Jose was apparently the victim of an astonishing Fentanyl flood in the United States.
“Fentanyl poisoning was the No. 1 cause of death for American adults between the ages of 18 and 45 last year,” reports Families Against Fentanyl. Fentanyl kills 187 Americans every day. And families Against Fentanyl adds that, “The amount of fentanyl seized by U.S. and Mexican authorities in 2019 could have killed 3.5 times the entire population of the U.S.” What’s more the amount of fentanyl seized at the Mexican border has skyrocketed 400% in just the last three years.
Fentanyl is death. It is 50 to 100 times more potent than morphine. It is commonly laced into street drugs like heroin, cocaine, methamphetamine, and marijuana. So if you use street drugs, fentanyl is probably laced into whatever you’ve bought. Fentanyl overdoses are easy. And they kill you.
How did this tidal wave of fentanyl come to be? Fentanyl was first synthesized by Belgian chemist Paul Janssen as a painkiller in 1960. Ben Westhoff, the author of Fentanyl, Inc., traces fentanyl’s mass production to 2005, when the government banned over-the-counter sales of cold medicines that contained pseudoephedrine, the ingredient underground meth labs in the United States used to make methamphetamine. Says Westhoff, the labs moved to Mexico, learned they could get raw ingredients from China, and became what Westhoff calls “super labs.” Then the Mexican cartel added fentanyl from the super labs to counterfeit prescription drugs like Xanax and Adderall.
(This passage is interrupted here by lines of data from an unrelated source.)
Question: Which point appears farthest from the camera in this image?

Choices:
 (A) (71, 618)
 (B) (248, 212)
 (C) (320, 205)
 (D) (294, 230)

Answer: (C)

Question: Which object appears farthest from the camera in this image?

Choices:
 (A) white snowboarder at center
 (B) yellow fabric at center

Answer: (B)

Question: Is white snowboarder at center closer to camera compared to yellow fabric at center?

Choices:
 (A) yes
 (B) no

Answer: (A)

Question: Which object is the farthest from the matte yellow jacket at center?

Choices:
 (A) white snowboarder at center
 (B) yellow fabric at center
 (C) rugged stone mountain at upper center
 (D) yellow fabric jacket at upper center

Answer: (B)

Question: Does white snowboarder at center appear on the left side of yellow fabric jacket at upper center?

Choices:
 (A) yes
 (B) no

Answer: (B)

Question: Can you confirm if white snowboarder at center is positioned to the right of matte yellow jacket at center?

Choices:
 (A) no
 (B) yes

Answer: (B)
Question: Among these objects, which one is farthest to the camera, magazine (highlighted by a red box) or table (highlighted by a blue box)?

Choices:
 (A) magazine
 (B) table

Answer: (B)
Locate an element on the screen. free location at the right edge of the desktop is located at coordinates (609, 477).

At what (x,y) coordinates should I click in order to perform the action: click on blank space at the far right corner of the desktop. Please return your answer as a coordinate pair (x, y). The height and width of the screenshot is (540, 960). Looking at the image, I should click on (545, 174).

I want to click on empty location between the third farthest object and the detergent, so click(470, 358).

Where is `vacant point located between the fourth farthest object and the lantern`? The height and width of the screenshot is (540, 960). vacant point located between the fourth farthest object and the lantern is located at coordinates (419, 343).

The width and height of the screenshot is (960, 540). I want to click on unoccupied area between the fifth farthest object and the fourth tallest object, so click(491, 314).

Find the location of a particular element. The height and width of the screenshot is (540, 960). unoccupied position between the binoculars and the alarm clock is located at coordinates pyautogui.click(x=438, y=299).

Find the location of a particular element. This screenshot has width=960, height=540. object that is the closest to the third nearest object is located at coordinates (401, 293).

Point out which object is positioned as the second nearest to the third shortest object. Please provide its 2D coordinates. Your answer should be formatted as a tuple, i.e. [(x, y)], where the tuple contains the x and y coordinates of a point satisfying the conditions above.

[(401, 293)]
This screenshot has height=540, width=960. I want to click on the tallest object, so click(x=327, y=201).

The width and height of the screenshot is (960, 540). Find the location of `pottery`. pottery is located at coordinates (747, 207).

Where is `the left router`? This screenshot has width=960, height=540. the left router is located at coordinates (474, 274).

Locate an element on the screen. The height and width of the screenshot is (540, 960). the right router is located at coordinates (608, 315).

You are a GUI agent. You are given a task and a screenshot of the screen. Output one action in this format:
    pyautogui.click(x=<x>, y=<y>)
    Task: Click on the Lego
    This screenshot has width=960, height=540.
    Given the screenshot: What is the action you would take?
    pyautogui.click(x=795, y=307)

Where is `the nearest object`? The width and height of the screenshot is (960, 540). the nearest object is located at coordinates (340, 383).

Fentanyl is cheaper to make than heroin or cocaine. You don’t have to tend a farm of poppy plants or coca shrubs. All you need to do is order the ingredients from China and know how to cook them up. That cooking is done in Mexico.
Families Against Fentanyl is pushing for a novel solution to this fentanyl crisis: they demand that the government name fentanyl a weapon of mass destruction and go after the source of the ingredients, China.
In August, 2018, the federal government indicted a father and son Chinese team, Fujing Zheng and his father Guanghua Zheng, who live in Shanghai. The Justice Department indicted the Zhengs on 43 counts of “operating a global opioid conspiracy.”
The indictment contends that the Zhengs sold “fentanyl analogues and 250 other drugs to at least 25 countries and 37 states.”
What can you and I do about this? If you buy street drugs for recreational use, there are test strips you can purchase to detect fentanyl on Amazon.
And you and I need a new ritual. When a child reaches the age of twelve, we should automatically give him or her NARCAN, a drug that stops a fentanyl or heroin overdose. And we should teach the twelve year old how to use it.
References:
Ben Westhoff, Fentanyl, Inc.: How Rogue Chemists Are Creating the Deadliest Wave of the Opioid Epidemic, Atlantic Monthly Press, 2019.